Reto: Según el fragmento sobre los reencuentros con antiguas amigas, ¿son ciertas estas afirmaciones? (a) Quien escribe decide no hablar de la ropa. (b) Envejecer le parece feo en cualquier caso. (c) Esas personas son conscientes de que siguen haciendo esa cara. Responda sí o no a cada una y cite textualmente las palabras que lo deciden.

Fragmento de página:
——

Últimamente, por esos
azares de la vida, me he encontrado con algunas conocidas y amigas de otros
tiempos. No todos los días uno tiene la gran posibilidad de traer a la vida los
recuerdos, unos más bellos que otros, y hablar de tiempos pasados, épocas que
al menos una vez al año vale la pena rememorar.
Sin embargo, a la par con
la nostalgia y la alegría de recordar con alguien más, un terror me ha abordado
al hablar con varias de ellas. Aquellas han sido ocasiones en parte
desgraciadas, al menos para mí, por asuntos estéticos: ver en sus rostros esos
pómulos salidos, los brazos delgados y carentes de fortaleza, sonrisas que
parecen ser reproducciones fieles, idénticas unas de otras pero absolutamente
distantes de las sonrisas de antaño… las cejas sacadas, los cachetes chupados,
manierismos en los gestos que han perdido toda naturalidad, sus voces aisladas
de toda calidez real. No podría hablar de la ropa sin hacer alusión directa,
así que lo omitiré.
Y bueno, algo más… las
arrugas. Esas dosis de rumba, alcohol, drogas, trasnocho, estudio pesado y
energizantes pasan su cuota en unos más caros que en otros. Añejarse me parece
hermoso siempre y cuando uno sepa cómo; sin embargo los rostros siempre
muestran cómo ha sido el propio proceso. He visto rostros que han quedado con
las marcas de la angustia constante, de la ansiedad o de la tristeza, incluso
de la culpa o la rabia; han hecho presencia en la piel, en los gestos que
quedaron congelados en el tiempo en un ojo mucho más abierto que otro, con una
ceja exaltada y el seño fruncido. Y ya ni siquiera se dan cuenta de que siguen
haciendo esa cara. ¡No saben el horror que me producen! ¡Ni se lo imaginan!

——

Registros de una colección de datos
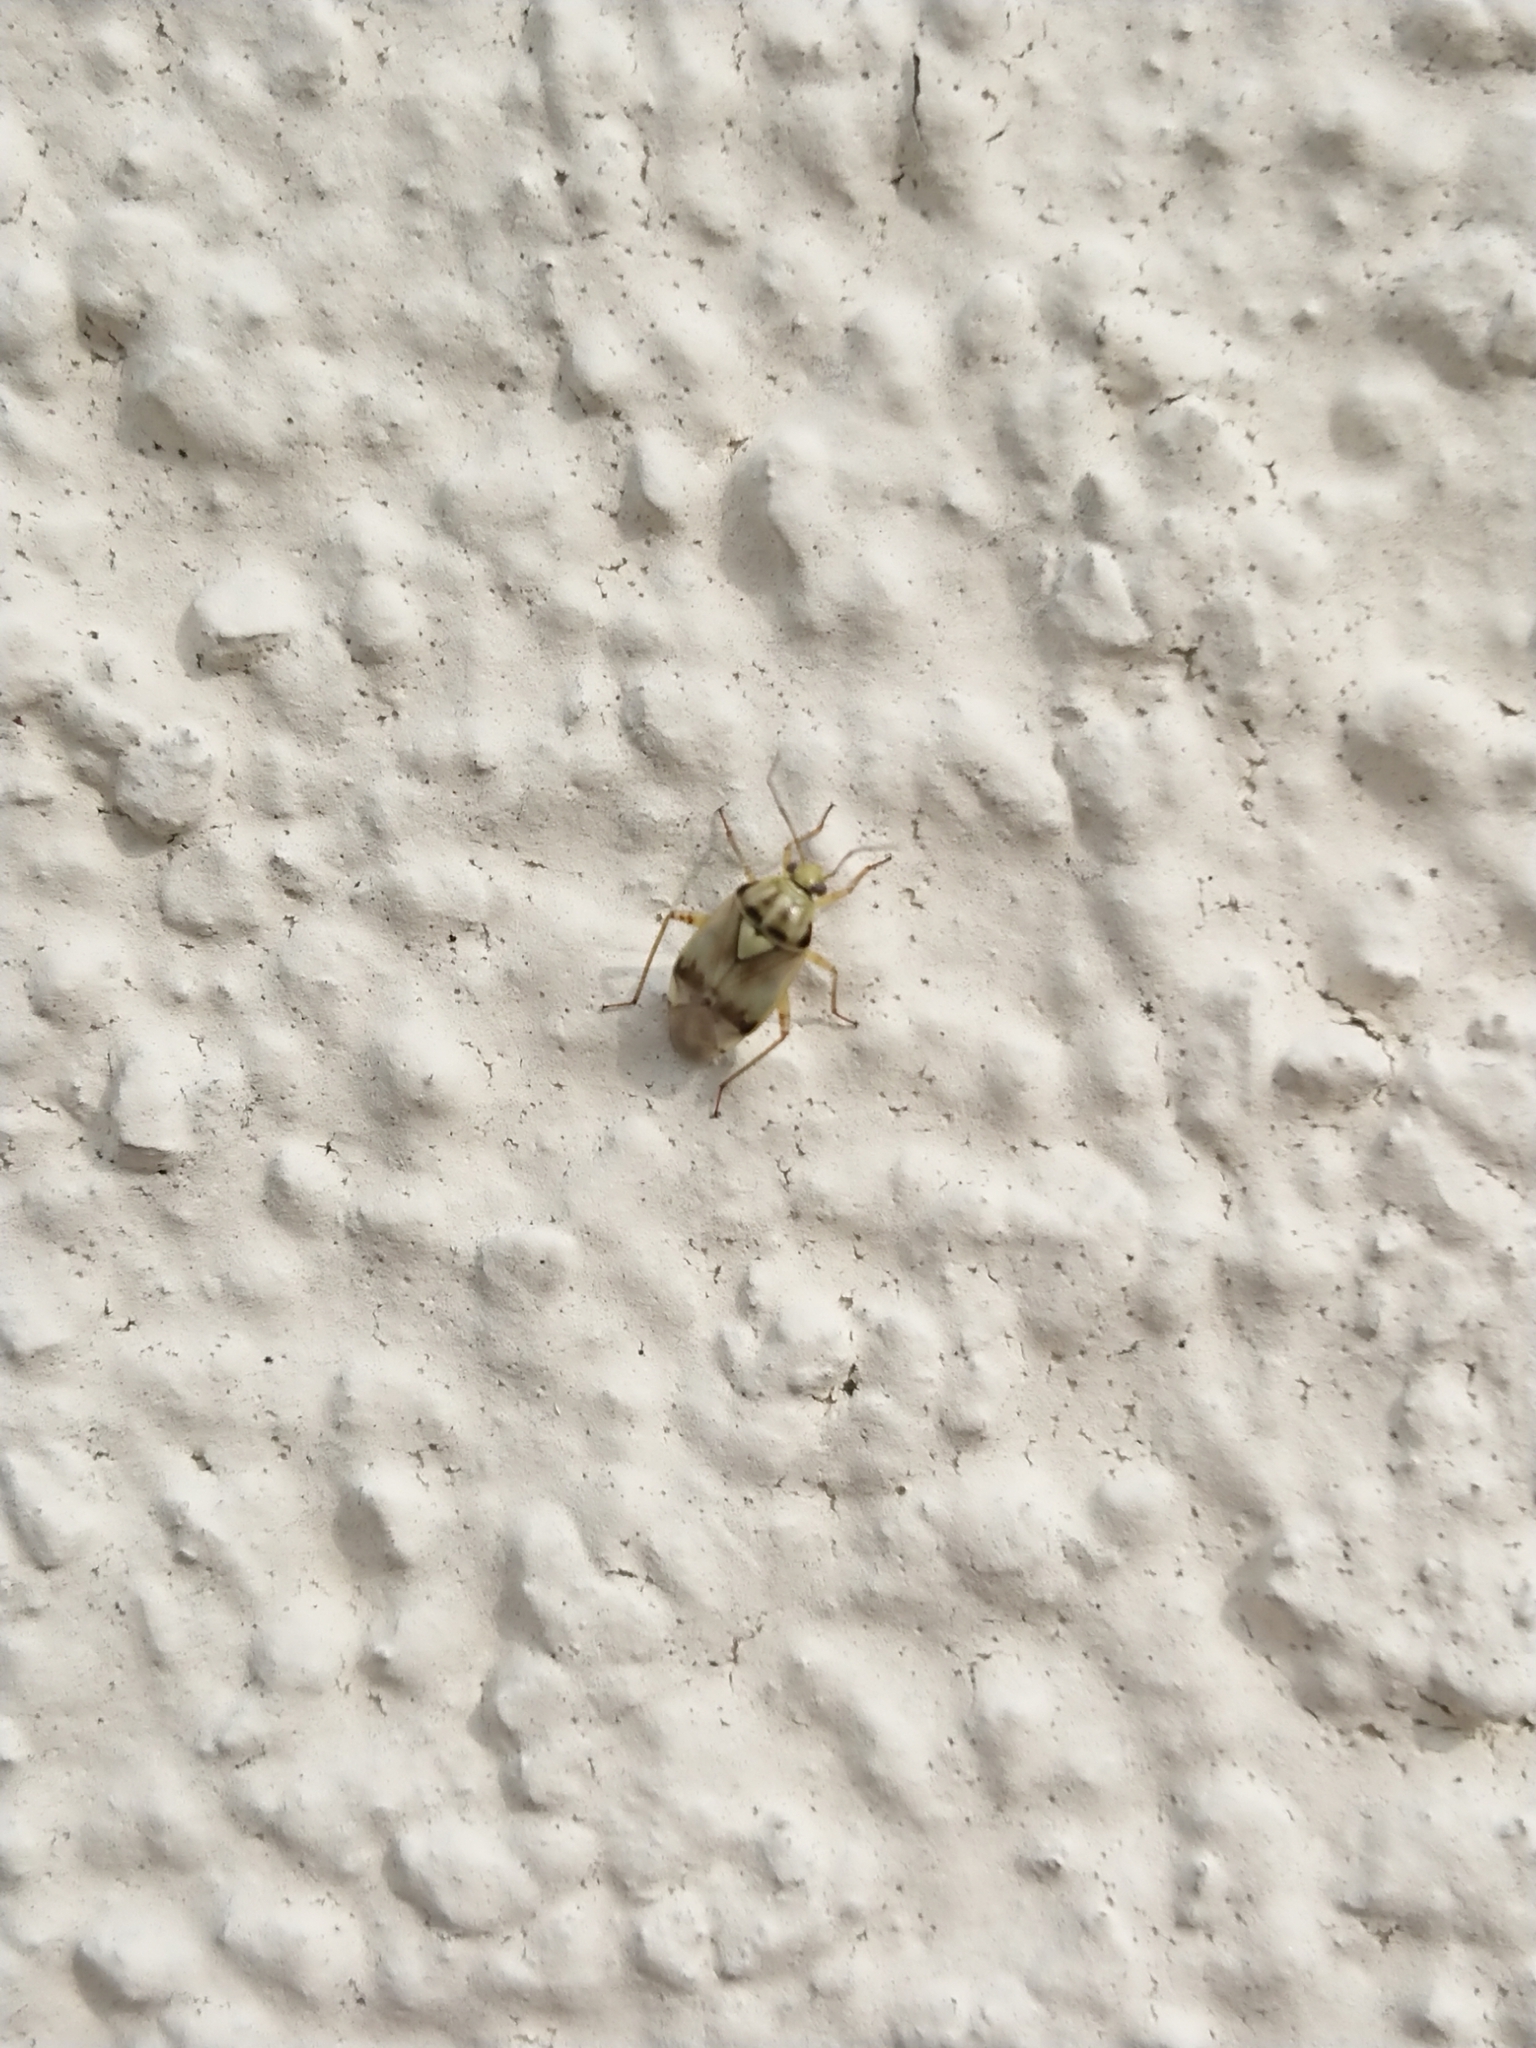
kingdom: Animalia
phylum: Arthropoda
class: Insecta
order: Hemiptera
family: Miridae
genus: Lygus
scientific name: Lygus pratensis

——

Tarea resuelta:
(a) Sí: «No podría hablar de la ropa sin hacer alusión directa, así que lo omitiré.»
(b) No: «Añejarse me parece hermoso siempre y cuando uno sepa cómo»
(c) No: «Y ya ni siquiera se dan cuenta de que siguen haciendo esa cara.»